It seems like these communities are a lot more focused on original content than reddit somehow, unless i’m missing something. Like, Mastodon seems to have loads of bots reposting stuff straight from twitter. I guess i’m wondering why i don’t see more reddit content bots, or shameless reposts. Is it to save server space? Is it just faux pas?
Why make a repost in the first place? Karma? Influence? You’ll find neither in this dark, empty, wasteland.
But it’ll pick up on Monday, and I’m sure we’ll be swarming with more bots than you can shake a Turing test at before long.
I guess a repost can be useful to add content to a relevant community and provoke discussion there (eg, something posted on a David Lynch community would be of interest to a Twin Peaks community.
Not if it’s for karma-whoring of course, but does Lemmy even lend itself to that? I’m new, so I can’t really say but it doesn’t seem like it so far.
There is a crosspost feature for these situations, I’ve seen some using it properly and some using it to spam but hopefully we can discourage the latter somehow.
I should clarify that there’s no karma, because there are very few users. Once there are more people, some users will try to make a bot which farms karma, for the usual reasons.
Reposting definitely serves some useful function, but too much reposting from Reddit will just make Lemmy feel like a cheap knock-off. At this early stage, I feel like new content and chat works better, but that’s just an intuition.

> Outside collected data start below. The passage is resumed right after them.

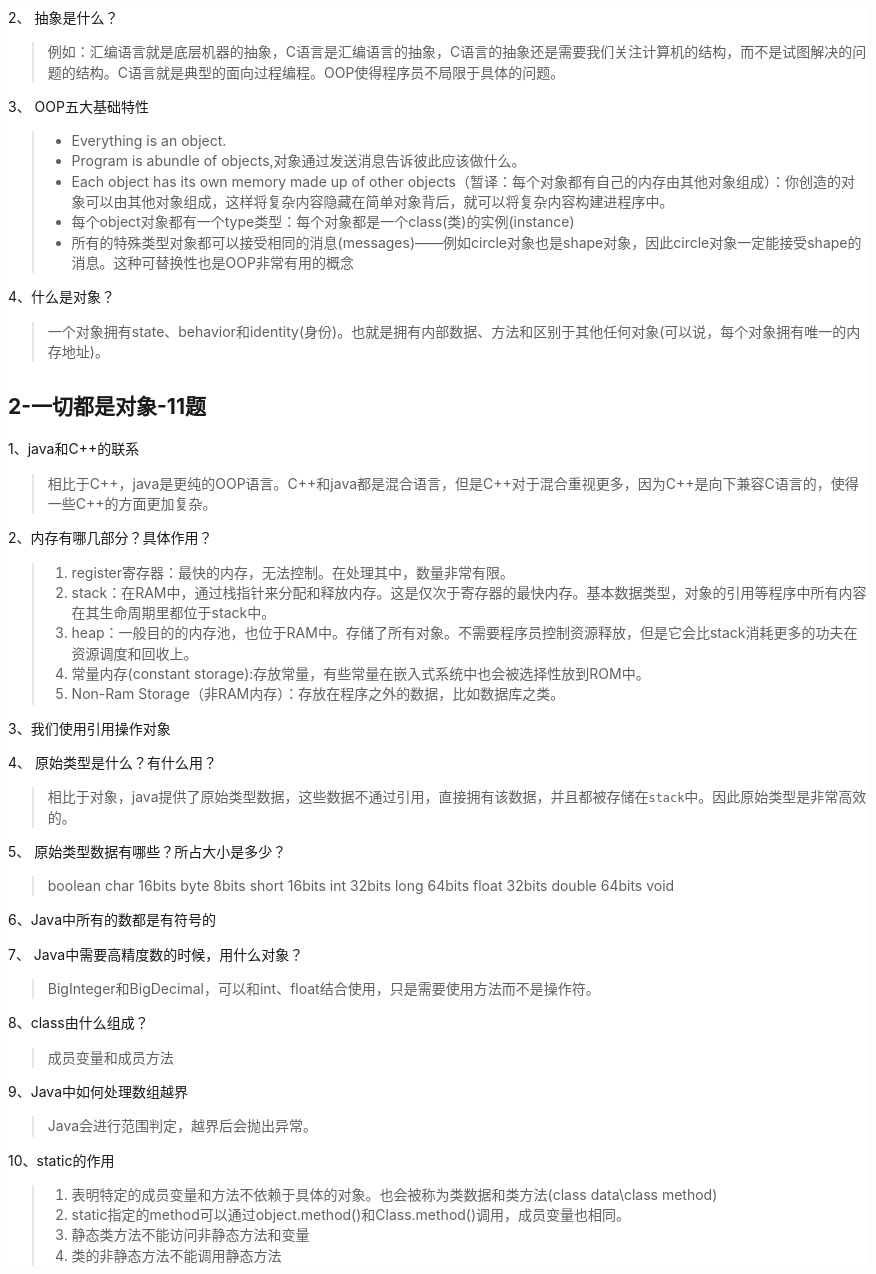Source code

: 2、 抽象是什么？
>例如：汇编语言就是底层机器的抽象，C语言是汇编语言的抽象，C语言的抽象还是需要我们关注计算机的结构，而不是试图解决的问题的结构。C语言就是典型的面向过程编程。OOP使得程序员不局限于具体的问题。

3、 OOP五大基础特性
>* Everything is an object.
>* Program is abundle of objects,对象通过发送消息告诉彼此应该做什么。
>* Each object has its own memory made up of other objects（暂译：每个对象都有自己的内存由其他对象组成）：你创造的对象可以由其他对象组成，这样将复杂内容隐藏在简单对象背后，就可以将复杂内容构建进程序中。
>* 每个object对象都有一个type类型：每个对象都是一个class(类)的实例(instance)
>* 所有的特殊类型对象都可以接受相同的消息(messages)——例如circle对象也是shape对象，因此circle对象一定能接受shape的消息。这种可替换性也是OOP非常有用的概念

4、什么是对象？
>一个对象拥有state、behavior和identity(身份)。也就是拥有内部数据、方法和区别于其他任何对象(可以说，每个对象拥有唯一的内存地址)。

## 2-一切都是对象-11题
1、java和C++的联系
>相比于C++，java是更纯的OOP语言。C++和java都是混合语言，但是C++对于混合重视更多，因为C++是向下兼容C语言的，使得一些C++的方面更加复杂。

2、内存有哪几部分？具体作用？
> 1. register寄存器：最快的内存，无法控制。在处理其中，数量非常有限。
>2. stack：在RAM中，通过栈指针来分配和释放内存。这是仅次于寄存器的最快内存。基本数据类型，对象的引用等程序中所有内容在其生命周期里都位于stack中。
>3. heap：一般目的的内存池，也位于RAM中。存储了所有对象。不需要程序员控制资源释放，但是它会比stack消耗更多的功夫在资源调度和回收上。
>4. 常量内存(constant storage):存放常量，有些常量在嵌入式系统中也会被选择性放到ROM中。
>5. Non-Ram Storage（非RAM内存）：存放在程序之外的数据，比如数据库之类。

3、我们使用引用操作对象

4、 原始类型是什么？有什么用？
>相比于对象，java提供了原始类型数据，这些数据不通过引用，直接拥有该数据，并且都被存储在`stack`中。因此原始类型是非常高效的。

5、 原始类型数据有哪些？所占大小是多少？
>boolean
char 16bits
byte 8bits
short 16bits
int 32bits
long 64bits
float 32bits
double 64bits
void

6、Java中所有的数都是有符号的

7、 Java中需要高精度数的时候，用什么对象？
>BigInteger和BigDecimal，可以和int、float结合使用，只是需要使用方法而不是操作符。

8、class由什么组成？
> 成员变量和成员方法

9、Java中如何处理数组越界
>Java会进行范围判定，越界后会抛出异常。

10、static的作用
>1. 表明特定的成员变量和方法不依赖于具体的对象。也会被称为类数据和类方法(class data\class method)
>2. static指定的method可以通过object.method()和Class.method()调用，成员变量也相同。
>3. 静态类方法不能访问非静态方法和变量
>4. 类的非静态方法不能调用静态方法

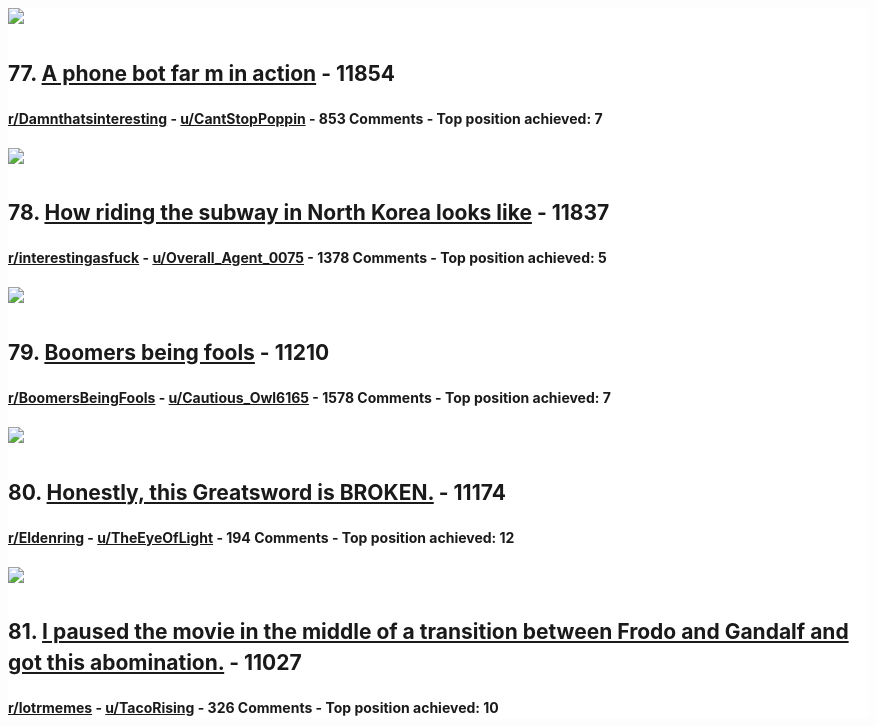 <a href="https://98bowery.com/first-years/life-on-the-top-floor"><img src="https://a.thumbs.redditmedia.com/otswiLz67pUKN7OhRh2-pWzgnBIcpTebNsAqZmKDeI8.jpg"></img></a>

## 77. [A phone bot far m in action](http://reddit.com/r/Damnthatsinteresting/comments/1dqt70g/a_phone_bot_far_m_in_action/) - 11854
#### [r/Damnthatsinteresting](http://reddit.com/r/Damnthatsinteresting) - [u/CantStopPoppin](http://reddit.com/u/CantStopPoppin) - 853 Comments - Top position achieved: 7

<a href="https://v.redd.it/tci9p777fd9d1"><img src="https://external-preview.redd.it/ODdqb2UzNzdmZDlkMWcVAqH5N9oPUMlb7OilWtMv4e7fUAwCqDdBLuIEbJqM.png?width=140&amp;height=140&amp;crop=140:140,smart&amp;format=jpg&amp;v=enabled&amp;lthumb=true&amp;s=4d91bedebaf3a37e40297d8a2054bc258ab7cb70"></img></a>

## 78. [How riding the subway in North Korea looks like](http://reddit.com/r/interestingasfuck/comments/1dqa86z/how_riding_the_subway_in_north_korea_looks_like/) - 11837
#### [r/interestingasfuck](http://reddit.com/r/interestingasfuck) - [u/Overall_Agent_0075](http://reddit.com/u/Overall_Agent_0075) - 1378 Comments - Top position achieved: 5

<a href="https://v.redd.it/recm1wdxg89d1"><img src="https://external-preview.redd.it/azBuZmYwendnODlkMSYAdGVYis2Sy4wW_L8kqADZ7Ig9iPN-GAPEyh47VXAW.png?width=140&amp;height=140&amp;crop=140:140,smart&amp;format=jpg&amp;v=enabled&amp;lthumb=true&amp;s=28d7660be8e366ca8281fffe0bb22f000cca181e"></img></a>

## 79. [Boomers being fools](http://reddit.com/r/BoomersBeingFools/comments/1dq8f2k/boomers_being_fools/) - 11210
#### [r/BoomersBeingFools](http://reddit.com/r/BoomersBeingFools) - [u/Cautious_Owl6165](http://reddit.com/u/Cautious_Owl6165) - 1578 Comments - Top position achieved: 7

<a href="https://i.redd.it/t0qec4yyz79d1.jpeg"><img src="https://b.thumbs.redditmedia.com/xXixmOpuIRyXFZ15z3alq8B3n0y8yoM9xxIFEycxrjc.jpg"></img></a>

## 80. [Honestly, this Greatsword is BROKEN.](http://reddit.com/r/Eldenring/comments/1dqh7gc/honestly_this_greatsword_is_broken/) - 11174
#### [r/Eldenring](http://reddit.com/r/Eldenring) - [u/TheEyeOfLight](http://reddit.com/u/TheEyeOfLight) - 194 Comments - Top position achieved: 12

<a href="https://v.redd.it/7d22x6kiqa9d1"><img src="spoiler"></img></a>

## 81. [I paused the movie in the middle of a transition between Frodo and Gandalf and got this abomination.](http://reddit.com/r/lotrmemes/comments/1dqaz73/i_paused_the_movie_in_the_middle_of_a_transition/) - 11027
#### [r/lotrmemes](http://reddit.com/r/lotrmemes) - [u/TacoRising](http://reddit.com/u/TacoRising) - 326 Comments - Top position achieved: 10

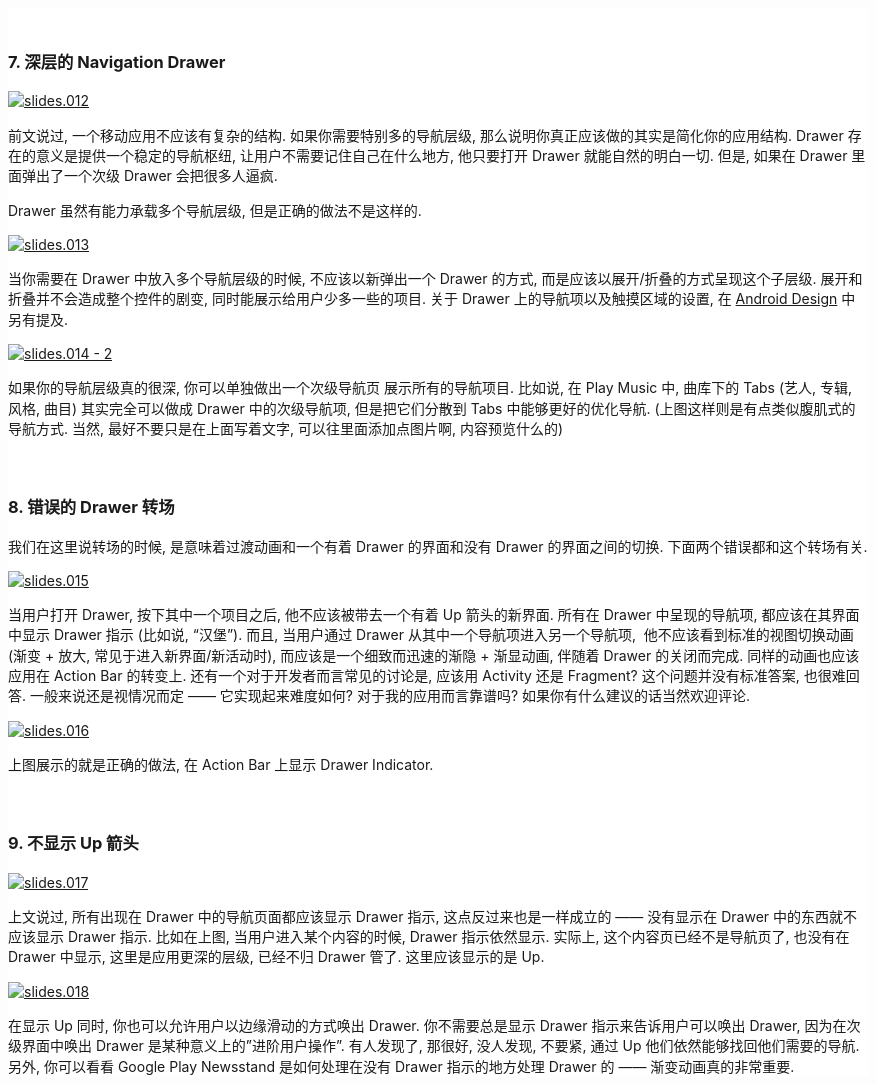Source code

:  

### 7. 深层的 Navigation Drawer

[![slides.012](http://www.phonekr.com/wp-content/uploads/2014/02/slides.012-820x615.png)](http://www.phonekr.com/wp-content/uploads/2014/02/slides.012.png)

前文说过, 一个移动应用不应该有复杂的结构. 如果你需要特别多的导航层级, 那么说明你真正应该做的其实是简化你的应用结构. Drawer 存在的意义是提供一个稳定的导航枢纽, 让用户不需要记住自己在什么地方, 他只要打开 Drawer 就能自然的明白一切. 但是, 如果在 Drawer 里面弹出了一个次级 Drawer 会把很多人逼疯.

Drawer 虽然有能力承载多个导航层级, 但是正确的做法不是这样的.

[![slides.013](http://www.phonekr.com/wp-content/uploads/2014/02/slides.013-820x615.png)](http://www.phonekr.com/wp-content/uploads/2014/02/slides.013.png)

当你需要在 Drawer 中放入多个导航层级的时候, 不应该以新弹出一个 Drawer 的方式, 而是应该以展开/折叠的方式呈现这个子层级. 展开和折叠并不会造成整个控件的剧变, 同时能展示给用户少多一些的项目. 关于 Drawer 上的导航项以及触摸区域的设置, 在 [Android Design](https://developer.android.com/design/patterns/navigation-drawer.html "Navigation Drawer | Android Design") 中另有提及.

[![slides.014 - 2](http://www.phonekr.com/wp-content/uploads/2014/02/slides.014-2-820x615.png)](http://www.phonekr.com/wp-content/uploads/2014/02/slides.014-2.png)

如果你的导航层级真的很深, 你可以单独做出一个次级导航页 展示所有的导航项目. 比如说, 在 Play Music 中, 曲库下的 Tabs (艺人, 专辑, 风格, 曲目) 其实完全可以做成 Drawer 中的次级导航项, 但是把它们分散到 Tabs 中能够更好的优化导航. (上图这样则是有点类似腹肌式的导航方式. 当然, 最好不要只是在上面写着文字, 可以往里面添加点图片啊, 内容预览什么的)

 

### 8. 错误的 Drawer 转场

我们在这里说转场的时候, 是意味着过渡动画和一个有着 Drawer 的界面和没有 Drawer 的界面之间的切换. 下面两个错误都和这个转场有关.

[![slides.015](http://www.phonekr.com/wp-content/uploads/2014/02/slides.015-820x615.png)](http://www.phonekr.com/wp-content/uploads/2014/02/slides.015.png)

当用户打开 Drawer, 按下其中一个项目之后, 他不应该被带去一个有着 Up 箭头的新界面. 所有在 Drawer 中呈现的导航项, 都应该在其界面中显示 Drawer 指示 (比如说, “汉堡”). 而且, 当用户通过 Drawer 从其中一个导航项进入另一个导航项,  他不应该看到标准的视图切换动画 (渐变 + 放大, 常见于进入新界面/新活动时), 而应该是一个细致而迅速的渐隐 + 渐显动画, 伴随着 Drawer 的关闭而完成. 同样的动画也应该应用在 Action Bar 的转变上. 还有一个对于开发者而言常见的讨论是, 应该用 Activity 还是 Fragment? 这个问题并没有标准答案, 也很难回答. 一般来说还是视情况而定 —— 它实现起来难度如何? 对于我的应用而言靠谱吗? 如果你有什么建议的话当然欢迎评论.

[![slides.016](http://www.phonekr.com/wp-content/uploads/2014/02/slides.016-820x615.png)](http://www.phonekr.com/wp-content/uploads/2014/02/slides.016.png)

上图展示的就是正确的做法, 在 Action Bar 上显示 Drawer Indicator.

 

### 9. 不显示 Up 箭头

[![slides.017](http://www.phonekr.com/wp-content/uploads/2014/02/slides.017-820x615.png)](http://www.phonekr.com/wp-content/uploads/2014/02/slides.017.png)

上文说过, 所有出现在 Drawer 中的导航页面都应该显示 Drawer 指示, 这点反过来也是一样成立的 —— 没有显示在 Drawer 中的东西就不应该显示 Drawer 指示. 比如在上图, 当用户进入某个内容的时候, Drawer 指示依然显示. 实际上, 这个内容页已经不是导航页了, 也没有在 Drawer 中显示, 这里是应用更深的层级, 已经不归 Drawer 管了. 这里应该显示的是 Up.

[![slides.018](http://www.phonekr.com/wp-content/uploads/2014/02/slides.018-820x615.png)](http://www.phonekr.com/wp-content/uploads/2014/02/slides.018.png)

在显示 Up 同时, 你也可以允许用户以边缘滑动的方式唤出 Drawer. 你不需要总是显示 Drawer 指示来告诉用户可以唤出 Drawer, 因为在次级界面中唤出 Drawer 是某种意义上的”进阶用户操作”. 有人发现了, 那很好, 没人发现, 不要紧, 通过 Up 他们依然能够找回他们需要的导航. 另外, 你可以看看 Google Play Newsstand 是如何处理在没有 Drawer 指示的地方处理 Drawer 的 —— 渐变动画真的非常重要.
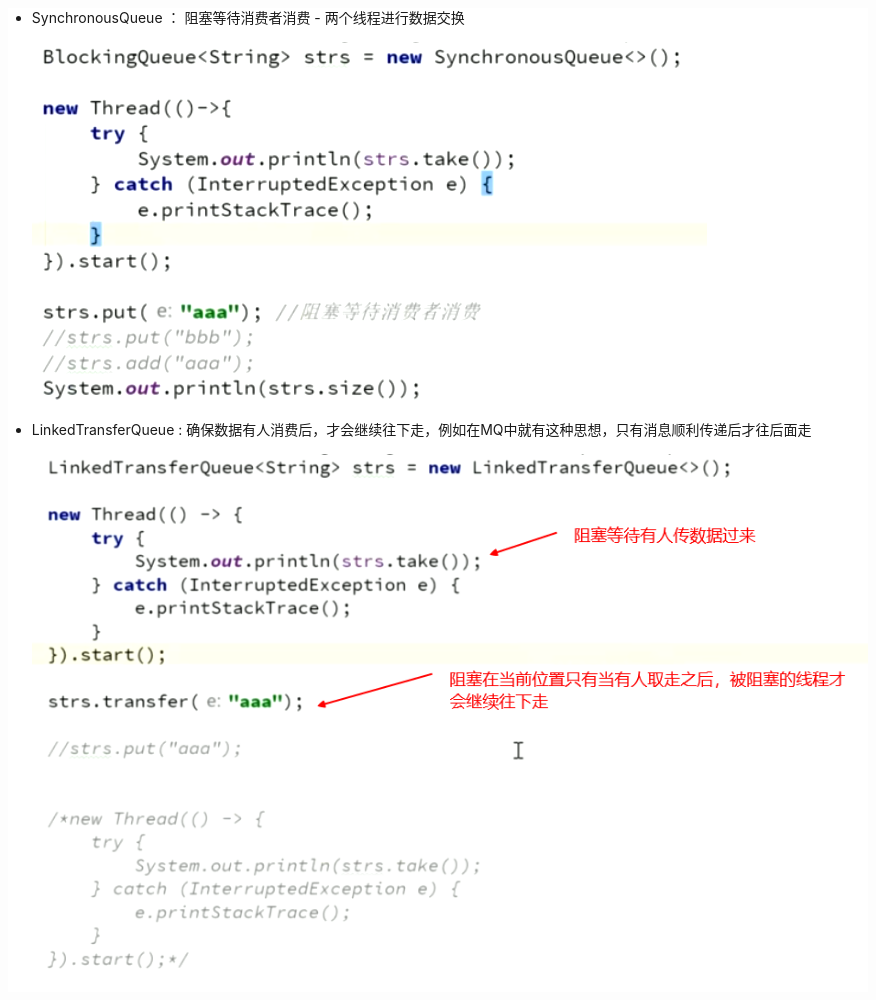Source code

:   - SynchronousQueue ： 阻塞等待消费者消费 - 两个线程进行数据交换 

    ![image-20201206195618754](images\image-20201206195618754.png)

  - LinkedTransferQueue :  确保数据有人消费后，才会继续往下走，例如在MQ中就有这种思想，只有消息顺利传递后才往后面走

    ![image-20201206200055932](images\image-20201206200055932.png)
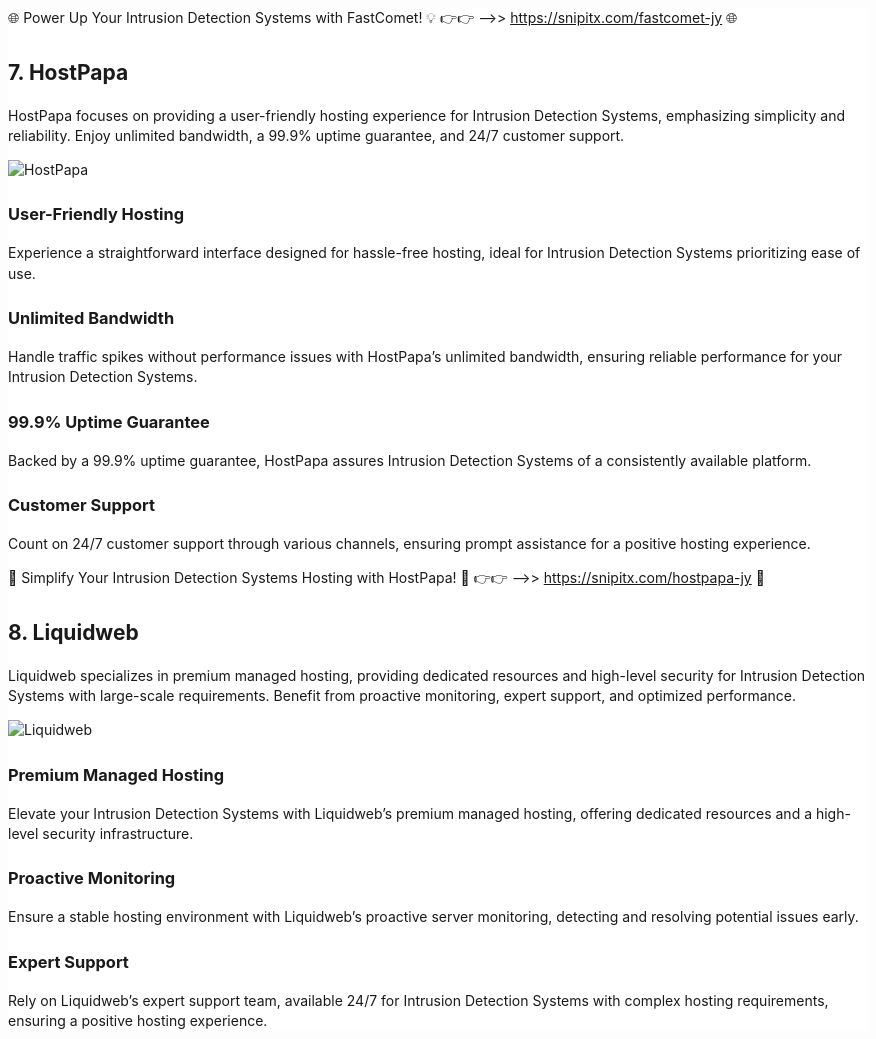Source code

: 🌐 Power Up Your Intrusion Detection Systems with FastComet! 💡
👉👉 -->> https://snipitx.com/fastcomet-jy 🌐

## 7. HostPapa

HostPapa focuses on providing a user-friendly hosting experience for Intrusion Detection Systems, emphasizing simplicity and reliability. Enjoy unlimited bandwidth, a 99.9% uptime guarantee, and 24/7 customer support.

![HostPapa](https://i.imgur.com/ouDTkvl.jpeg "HostPapa Hosting")

### User-Friendly Hosting
Experience a straightforward interface designed for hassle-free hosting, ideal for Intrusion Detection Systems prioritizing ease of use.

### Unlimited Bandwidth
Handle traffic spikes without performance issues with HostPapa’s unlimited bandwidth, ensuring reliable performance for your Intrusion Detection Systems.

### 99.9% Uptime Guarantee
Backed by a 99.9% uptime guarantee, HostPapa assures Intrusion Detection Systems of a consistently available platform.

### Customer Support
Count on 24/7 customer support through various channels, ensuring prompt assistance for a positive hosting experience.

🌈 Simplify Your Intrusion Detection Systems Hosting with HostPapa! 🚀
👉👉 -->> https://snipitx.com/hostpapa-jy 🚀

## 8. Liquidweb

Liquidweb specializes in premium managed hosting, providing dedicated resources and high-level security for Intrusion Detection Systems with large-scale requirements. Benefit from proactive monitoring, expert support, and optimized performance.

![Liquidweb](https://i.imgur.com/4IvT9SC.jpeg "Liquidweb Hosting")

### Premium Managed Hosting
Elevate your Intrusion Detection Systems with Liquidweb’s premium managed hosting, offering dedicated resources and a high-level security infrastructure.

### Proactive Monitoring
Ensure a stable hosting environment with Liquidweb’s proactive server monitoring, detecting and resolving potential issues early.

### Expert Support
Rely on Liquidweb’s expert support team, available 24/7 for Intrusion Detection Systems with complex hosting requirements, ensuring a positive hosting experience.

I should clarify that there’s no karma, because there are very few users.
No, theres no karma because we dont need that stupid system on Lemmy
I agree the amount of good content that gets missed thanks to people reposting the same content for worthless internet points is shocking
“Female humans of reddit with big boobs: whats the sexiest sex you’ve ever sexed with a big dick epok gamer in your pussying pussy?”